Leaders at Junior Orange Bowl represent three nations
The name of the tournament is the Junior Orange Bowl International Golf Championship, and after Monday’s second round at Biltmore Golf Course in Coral Gables the emphasis in that title should certainly be placed on the “International.”
There were three leaders — one in boys and two tied in girls — after the second round, and they represent three different countries.
Tied for the girls’ lead was Emilia Migliaccio of Cary, North Carolina, and she was joined at the top with Euikyung Shin of South Korea. In the boys’ division, Norway’s Kristoffer Reitan was on top of the leaderboard.
Migliaccio, 16 and a junior in high school who makes straight A’s, has had rounds of 68-70 for a 4-under-par 138, and Shin has shot 69-69—138. They hold a two-shot advantage over Albane Valenzuela of Switzerland.
Even though she has more than a year to go in high school, Migliaccio knows where golf is taking her, and that would be to Wake Forest for college, where she will major in communication rhetoric and minor in English. Wake Forest became the school of choice when she went to a golf camp there at age 12.
No matter where golf takes her, Migliaccio definitely wants to be an author and has already started writing her first book — some 50,000 words so far, and it is called Just an Illusion. What isn’t an illusion is Migliaccio’s love of golf and desire to eventually become a member of the LPGA Tour.
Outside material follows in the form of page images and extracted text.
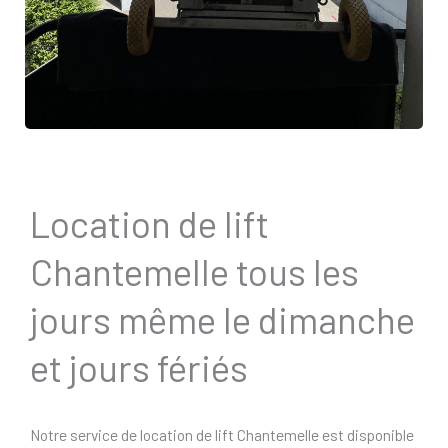
Location de lift
Chantemelle tous les
jours même le dimanche
et jours fériés
Notre service de location de lift Chantemelle est disponible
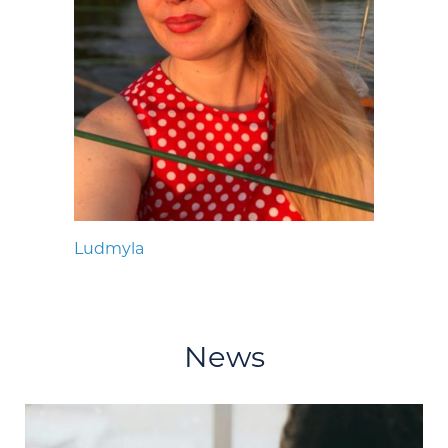
Ludmyla
News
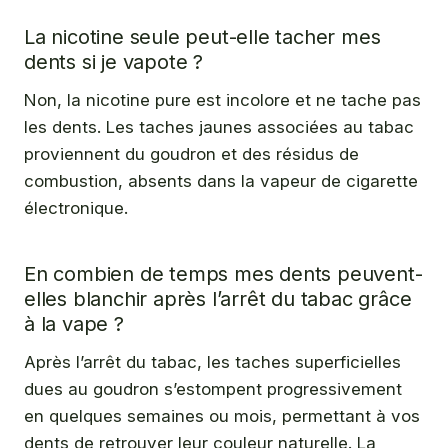
La nicotine seule peut-elle tacher mes
dents si je vapote ?
Non, la nicotine pure est incolore et ne tache pas
les dents. Les taches jaunes associées au tabac
proviennent du goudron et des résidus de
combustion, absents dans la vapeur de cigarette
électronique.
En combien de temps mes dents peuvent-
elles blanchir après l’arrêt du tabac grâce
à la vape ?
Après l’arrêt du tabac, les taches superficielles
dues au goudron s’estompent progressivement
en quelques semaines ou mois, permettant à vos
dents de retrouver leur couleur naturelle. La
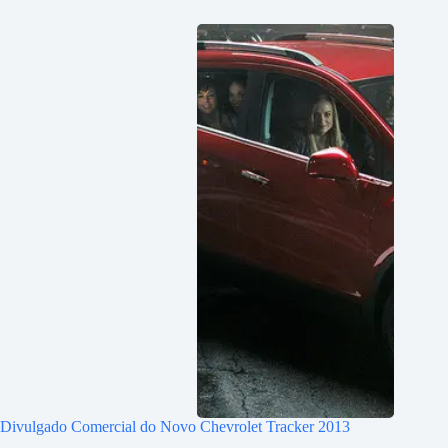
Divulgado Comercial do Novo Chevrolet Tracker 2013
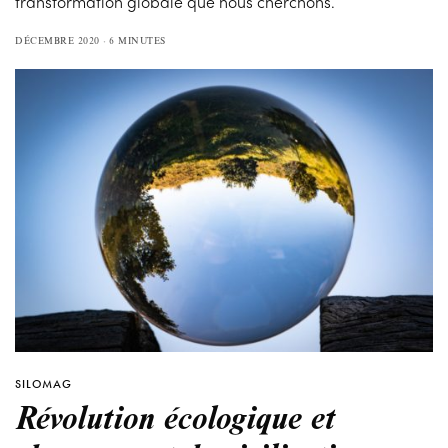
transformation globale que nous cherchons.
DÉCEMBRE 2020
6 MINUTES
SILOMAG
Révolution écologique et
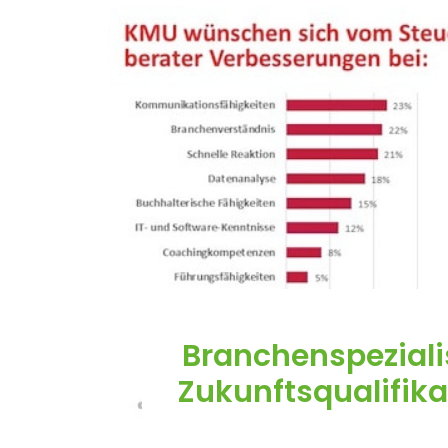
Branchenspezialis
Zukunftsqualifika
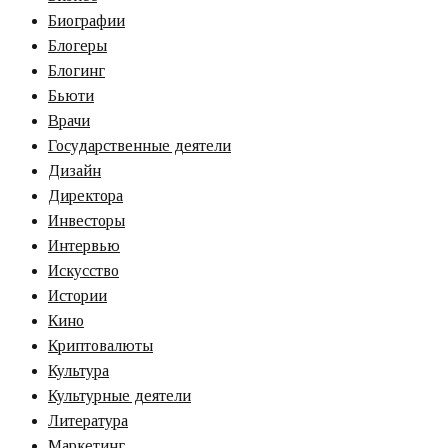
Биографии
Блогеры
Блогинг
Бьюти
Врачи
Государственные деятели
Дизайн
Директора
Инвесторы
Интервью
Искусство
Истории
Кино
Криптовалюты
Культура
Культурные деятели
Литература
Маркетинг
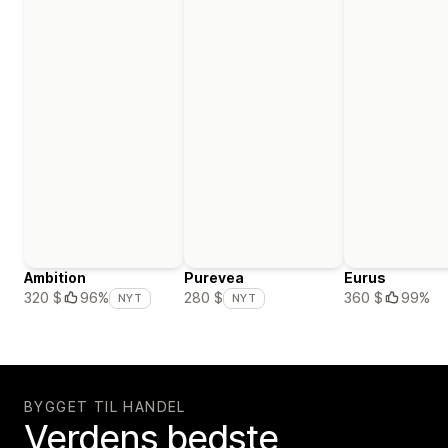
Ambition
Purevea
Eurus
360 $
99%
320 $
96%
280 $
NYT
NYT
BYGGET TIL HANDEL
Verdens bedste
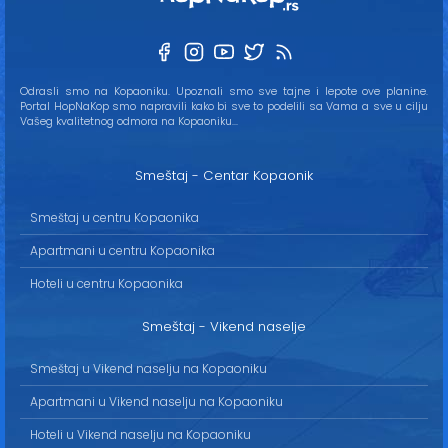
Odrasli smo na Kopaoniku. Upoznali smo sve tajne i lepote ove planine.
Portal HopNaKop smo napravili kako bi sve to podelili sa Vama a sve u cilju
Vašeg kvalitetnog odmora na Kopaoniku...
Smeštaj - Centar Kopaonik
Smeštaj u centru Kopaonika
Apartmani u centru Kopaonika
Hoteli u centru Kopaonika
Smeštaj - Vikend naselje
Smeštaj u Vikend naselju na Kopaoniku
Apartmani u Vikend naselju na Kopaoniku
Hoteli u Vikend naselju na Kopaoniku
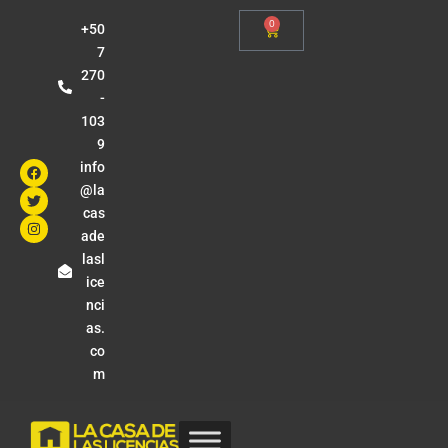
0
+50
7
270
-
103
9
info
@la
cas
ade
lasl
ice
nci
as.
co
m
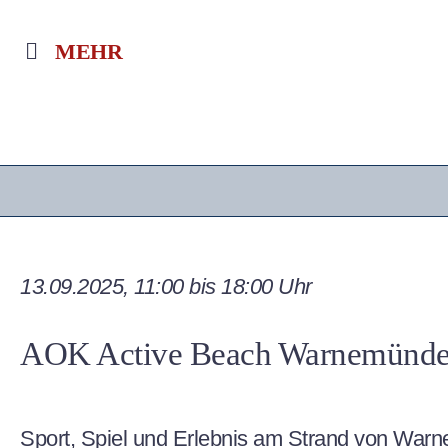
MEHR
13.09.2025, 11:00 bis 18:00 Uhr
AOK Active Beach Warnemünd
Sport, Spiel und Erlebnis am Strand von War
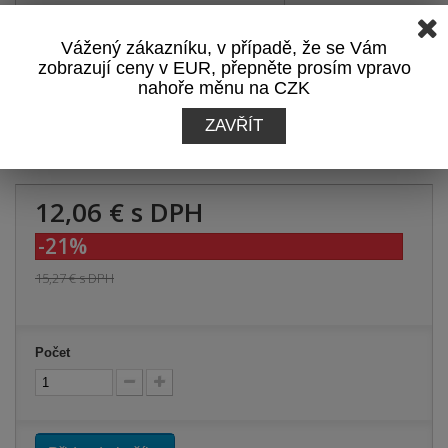
Zobrazit hodnocení
Vážený zákazníku, v případě, že se Vám
Přidat recenzi
zobrazují ceny v EUR, přepněte prosím vpravo
nahoře měnu na CZK
Zobrazit recenze
ZAVŘÍT
Tisk
12,06 €
s DPH
-21%
15,27 €
s DPH
Počet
“Golf is wonderful,” she said, “You learn so much more than a game, and you meet so many good people.”
Playing with Migliaccio on Tuesday will be Shin, who is getting accustomed to and quite adept at playing on Florida’s flat courses. An 11th-grader in Korea, Shin said she is used to hilly courses. “We have nice courses in Korea,” she said, “but some of them are on mountainsides.”
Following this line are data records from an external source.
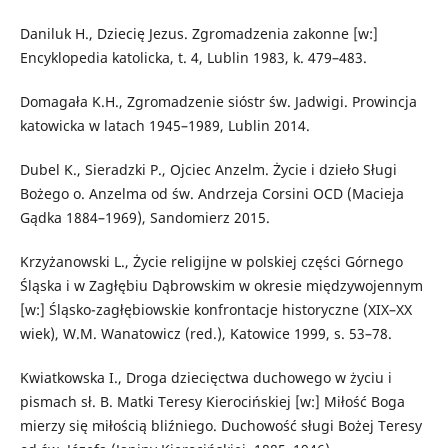
Daniluk H., Dziecię Jezus. Zgromadzenia zakonne [w:]
Encyklopedia katolicka, t. 4, Lublin 1983, k. 479–483.
Domagała K.H., Zgromadzenie sióstr św. Jadwigi. Prowincja
katowicka w latach 1945–1989, Lublin 2014.
Dubel K., Sieradzki P., Ojciec Anzelm. Życie i dzieło Sługi
Bożego o. Anzelma od św. Andrzeja Corsini OCD (Macieja
Gądka 1884–1969), Sandomierz 2015.
Krzyżanowski L., Życie religijne w polskiej części Górnego
Śląska i w Zagłębiu Dąbrowskim w okresie międzywojennym
[w:] Śląsko-zagłębiowskie konfrontacje historyczne (XIX–XX
wiek), W.M. Wanatowicz (red.), Katowice 1999, s. 53–78.
Kwiatkowska I., Droga dziecięctwa duchowego w życiu i
pismach sł. B. Matki Teresy Kierocińskiej [w:] Miłość Boga
mierzy się miłością bliźniego. Duchowość sługi Bożej Teresy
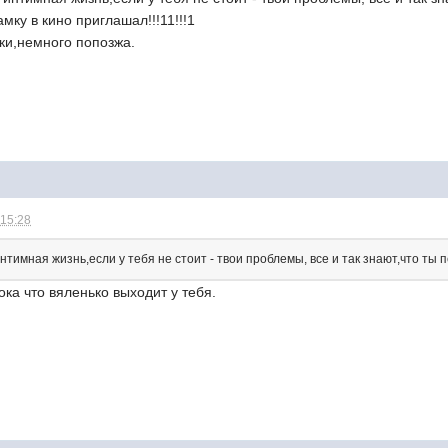
мку в кино приглашал!!!11!!!1
ки,немного попозжа.
 15:28
нтимная жизнь,если у тебя не стоит - твои проблемы, все и так знают,что ты 
ока что вяленько выходит у тебя.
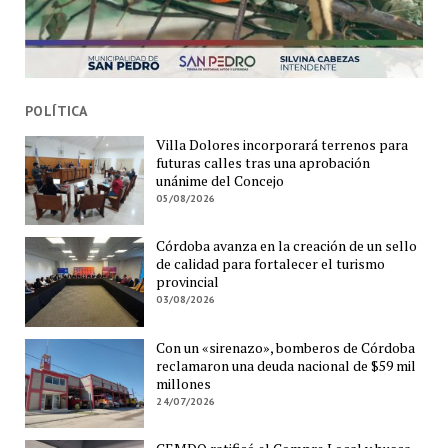
POLÍTICA
Villa Dolores incorporará terrenos para
futuras calles tras una aprobación
unánime del Concejo
05/08/2026
Córdoba avanza en la creación de un sello
de calidad para fortalecer el turismo
provincial
03/08/2026
Con un «sirenazo», bomberos de Córdoba
reclamaron una deuda nacional de $59 mil
millones
24/07/2026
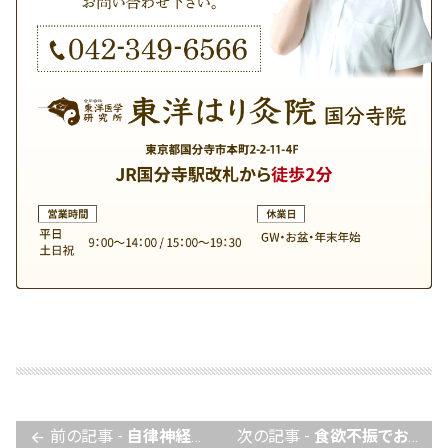
前の記事 -
自律神経失調症でお悩みの方へ
次の記事 -
食欲不振でお悩みの方へ
arrow_back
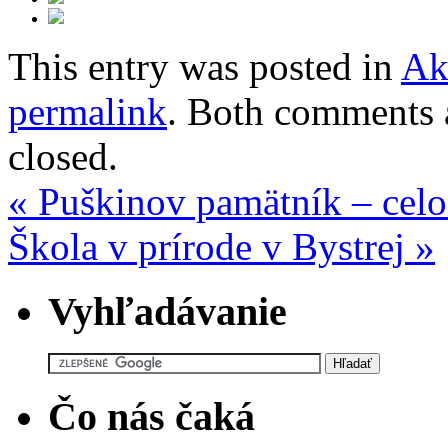
This entry was posted in
Ak
permalink
. Both comments a
closed.
«
Puškinov pamätník – celo
Škola v prírode v Bystrej
»
Vyhľadávanie
Čo nás čaká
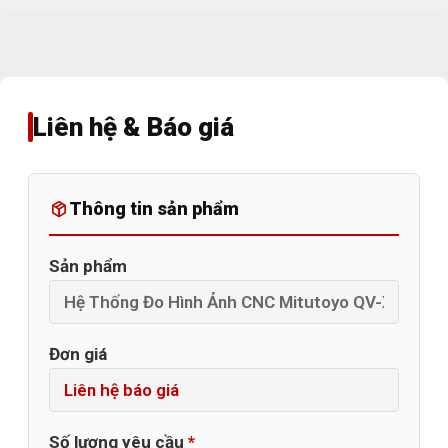
Liên hệ & Báo giá
Thông tin sản phẩm
Sản phẩm
Đơn giá
Số lượng yêu cầu
*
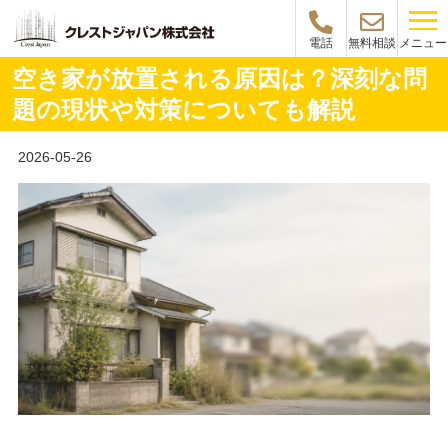
メニュー
電話
無料相談
空き家が放置される原因は？深刻な問
題の現状や対策についても解説
2026-05-26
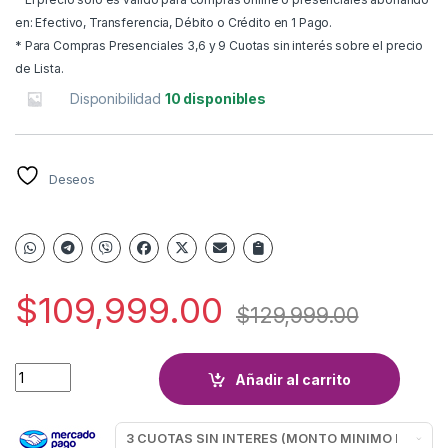
en: Efectivo, Transferencia, Débito o Crédito en 1 Pago.
* Para Compras Presenciales 3,6 y 9 Cuotas sin interés sobre el precio
de Lista.
Disponibilidad
10 disponibles
Deseos
$
109,999.00
$
129,999.00
BORDEADORA PETRI NEW 600W quantity
Añadir al carrito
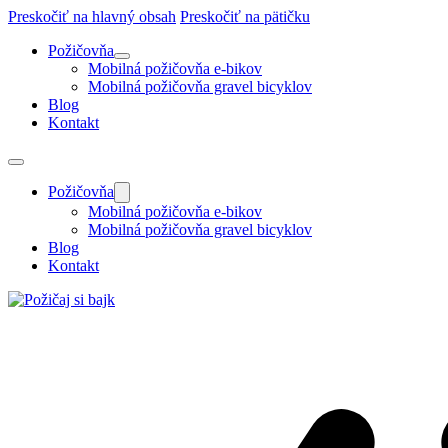
Preskočiť na hlavný obsah
Preskočiť na pätičku
Požičovňa
Mobilná požičovňa e-bikov
Mobilná požičovňa gravel bicyklov
Blog
Kontakt
Požičovňa
Mobilná požičovňa e-bikov
Mobilná požičovňa gravel bicyklov
Blog
Kontakt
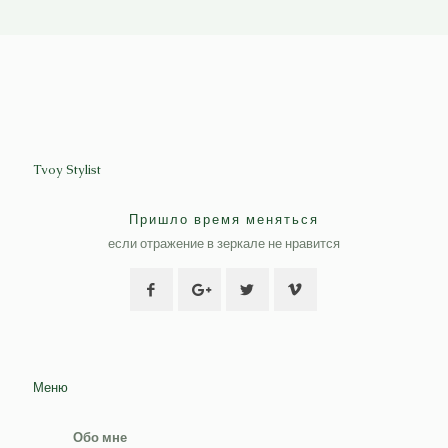
Tvoy Stylist
Пришло время меняться
если отражение в зеркале не нравится
Меню
Обо мне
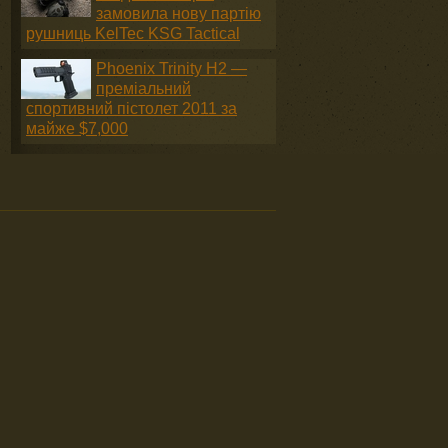
замовила нову партію
рушниць KelTec KSG Tactical
Phoenix Trinity H2 —
преміальний
спортивний пістолет 2011 за
майже $7,000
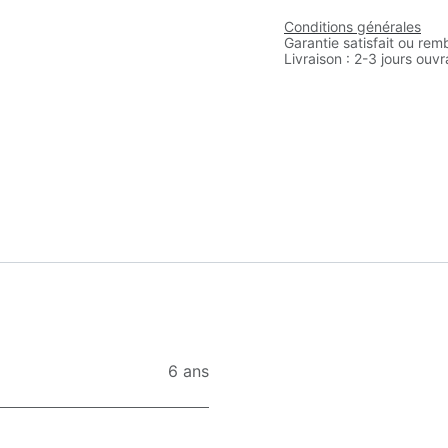
Conditions générales
Garantie satisfait ou rem
Livraison : 2-3 jours ouv
6 ans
Like Migliaccio, Shin has a long-range goal of the LPGA Tour, and both girls also have in common that they are playing in their first OB Junior International.
In the boys’ division, Reitan, 17, has a three-shot lead over Sachin Kumar of Port St. Lucie. Reitan is at 5-under 137 after rounds of 70-67. Kumar, originally from Trinidad & Tobago, is at 72-68—140.
Reitan started playing golf at age 5, and freely admitted, “I didn’t know what I was doing.”
He does now, making it to the quarterfinals of the U.S. Amateur and winning the Norwegian Junior Championship.
Reitan has a simplistic approach to golf.
“Playing badly and playing well, golf can be two different sports,” he said philosophically.
“Today, it was the fun golf I was playing.”